Premier contact
Après le thriller (Prisoners, Enemy, 2013) et le drame guerrier (impressionnant Sicario, 2015), Denis Villeneuve tourne son premier film de science‑fiction et démontre sa capacité élastique à passer d'un genre à l'autre. Avec Premier contact (le titre original, Arrival, lui sied bien mieux), le cinéaste québécois raconte bien plus qu'une simple histoire d'invasion.
Alors qu'une douzaine d'immenses vaisseaux extraterrestres monolithiques (Kubrick, la référence absolue) prennent position aux quatre coins du globe et affolent le monde, la CIA fait appel à la linguiste Louise Banks (Amy Adams) pour tender d'entrer en contact avec les entitées jusqu'ici muettes et immobiles. Un duo se forme avec le scientifique Ian Donnelly (Jeremy Renner). Après un premier contact, Louise est assaillie par des visions récurrentes. Dans le même temps, la Chine bientôt emboîtée par d'autres nations rompent toute communication avec les vaisseaux et coupent le flux des données récultées par leurs équipes. La première réponse du monde à la présence extraterrestre se solde par l'ignorance et une déclaration de guerre.

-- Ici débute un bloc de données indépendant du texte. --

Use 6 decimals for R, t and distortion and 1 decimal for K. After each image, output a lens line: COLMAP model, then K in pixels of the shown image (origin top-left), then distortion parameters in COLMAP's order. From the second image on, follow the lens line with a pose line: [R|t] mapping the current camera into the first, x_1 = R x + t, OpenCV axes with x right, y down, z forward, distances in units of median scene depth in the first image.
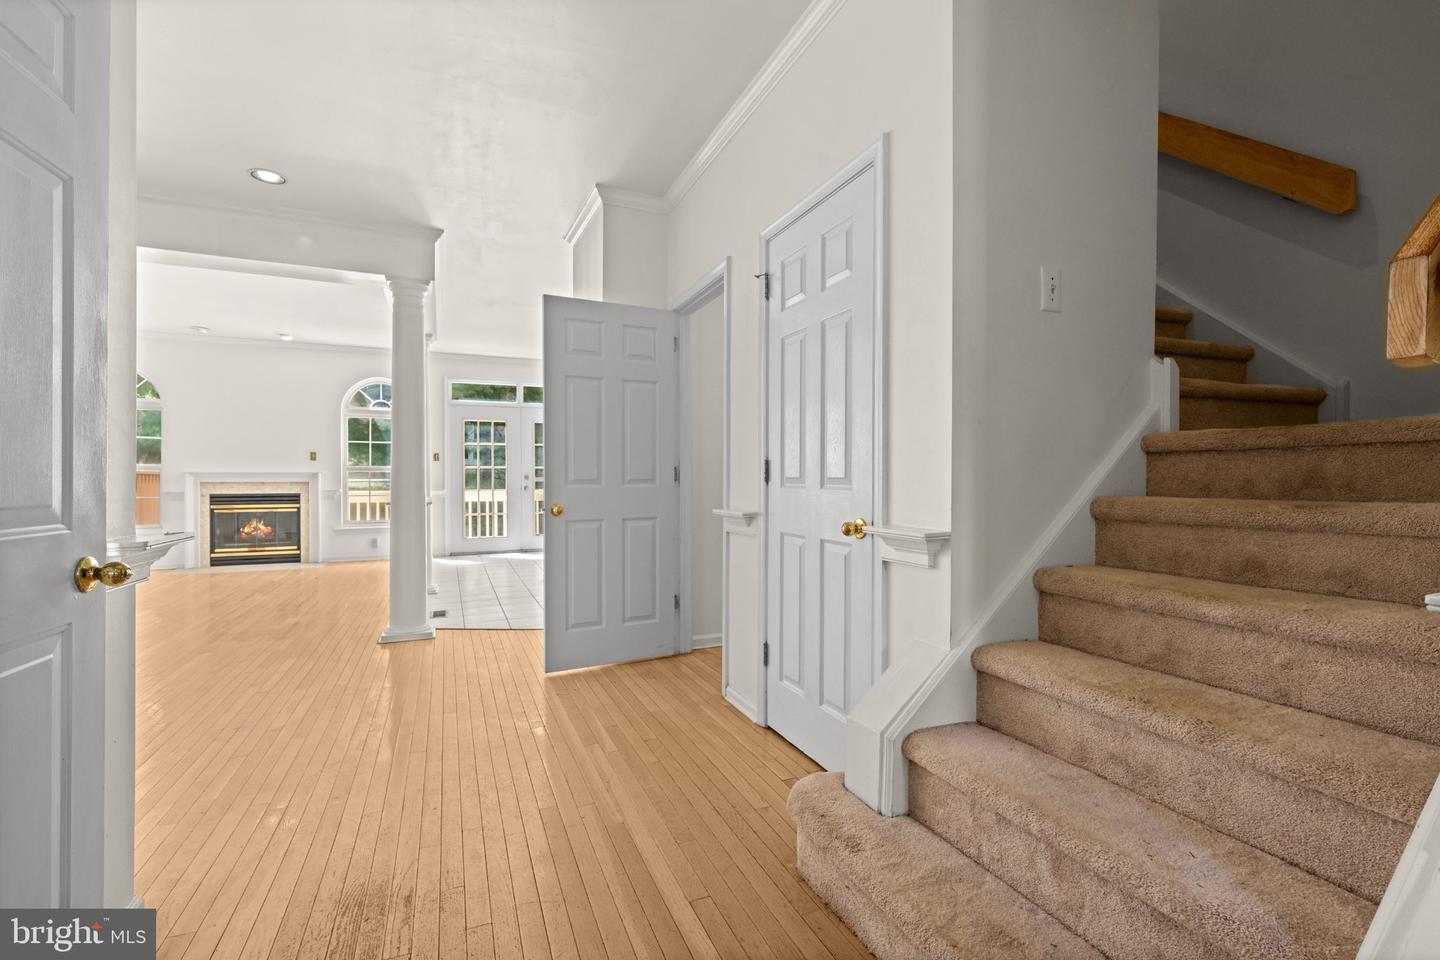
lens RADIAL K [[626.1, 0, 720.0], [0, 626.1, 480.0], [0, 0, 1]] dist [-0.000149, 0.000126]
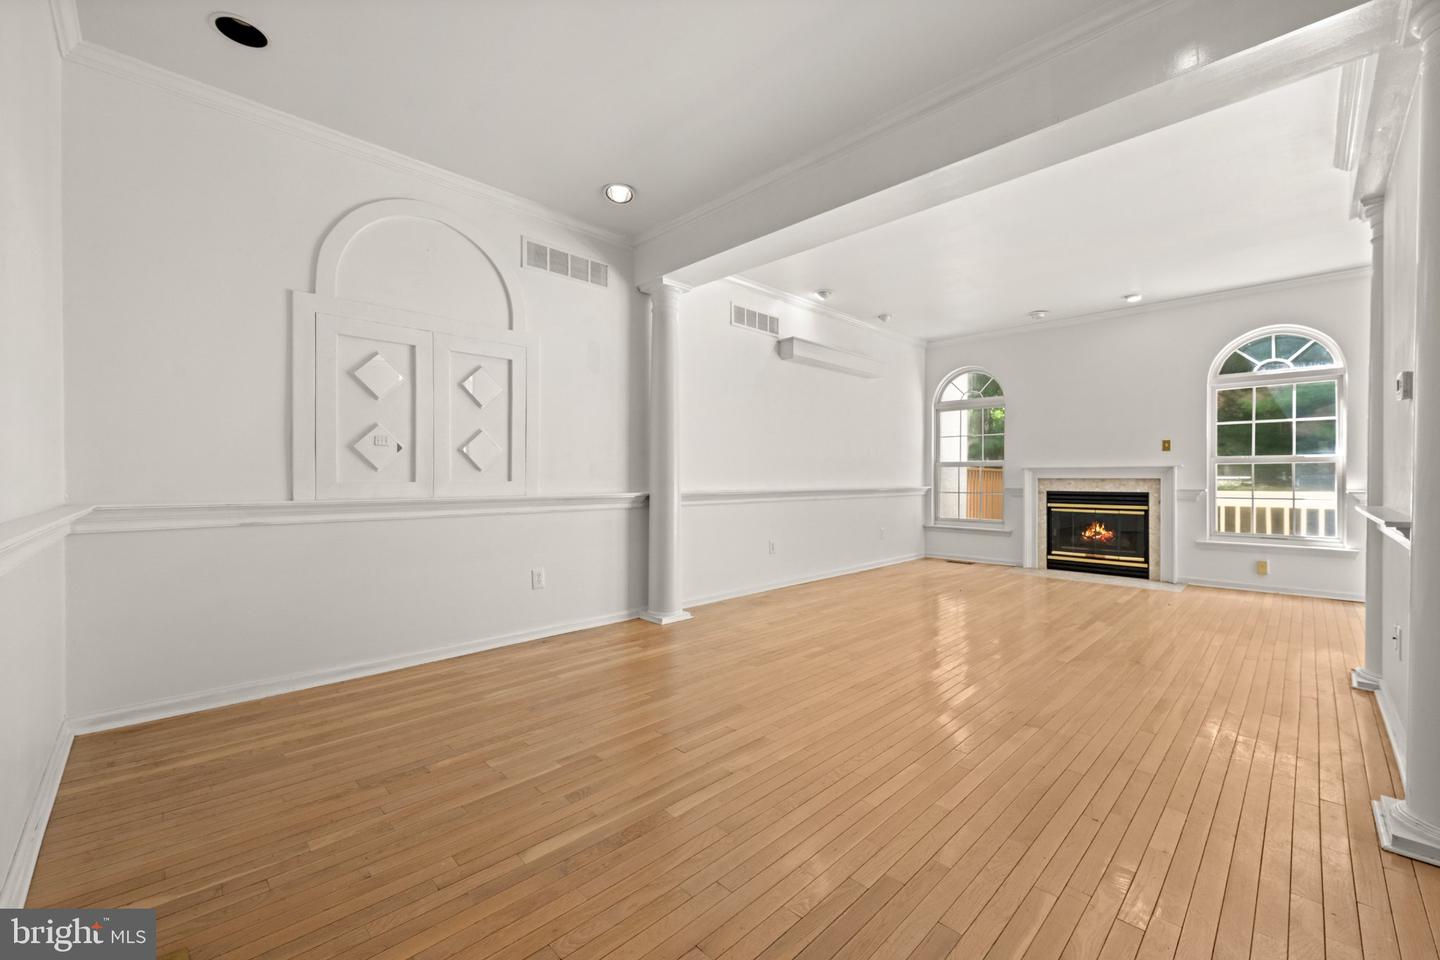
lens RADIAL K [[563.9, 0, 722.3], [0, 563.9, 480.8], [0, 0, 1]] dist [0.002455, 0.000279]
pose [[0.370996, 0.004625, -0.928623, -0.203264], [-0.005338, 0.999982, 0.002848, 0.007029], [0.928619, 0.003900, 0.371014, 0.227173]]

À l'image de Gravity, odyssée intérieure féminine qui se terminait au plus près de son héroine dans l'élément aquatique, Premier contact téléscope l'infiniment grand, l'univers et ses habitants potentiels, et le voyage intime d'une femme dont on connaît dès le début le trauma qui la ronge. Deux trajectoires liées à un langage commun qu'il faudra développer dans l'urgence, alors que le monde sombre dans la paranaoïa et ne se comprend plus.
À l'intérieur de l'antre qui n'est pas sans rappeler la maison de Louise (même cadrage horizontal, même ambiance ascètique), pas à pas, symbole après symbole, Denis Villeneuve filme l'apprentissage de ce langage vital aussi graphique que mystérieux, comme le premier élément d'une équation très malickienne dont l'inconnue humaine reste à déterminer. La découverte de celle‑ci, au mitan du film pour les plus perspicaces, nous renvoie alors au tout début de l'histoire. La boucle ‑le symbole‑ est bouclée.
De la grande et belle SF qui, parfois, en fait un peu trop (la dernière minute, longue), mais cache bien son jeu à l'image de ces heptapodes‑poulpes auquels on ne cesse, étrangement, de trouver des ressemblances avec les textures humaines.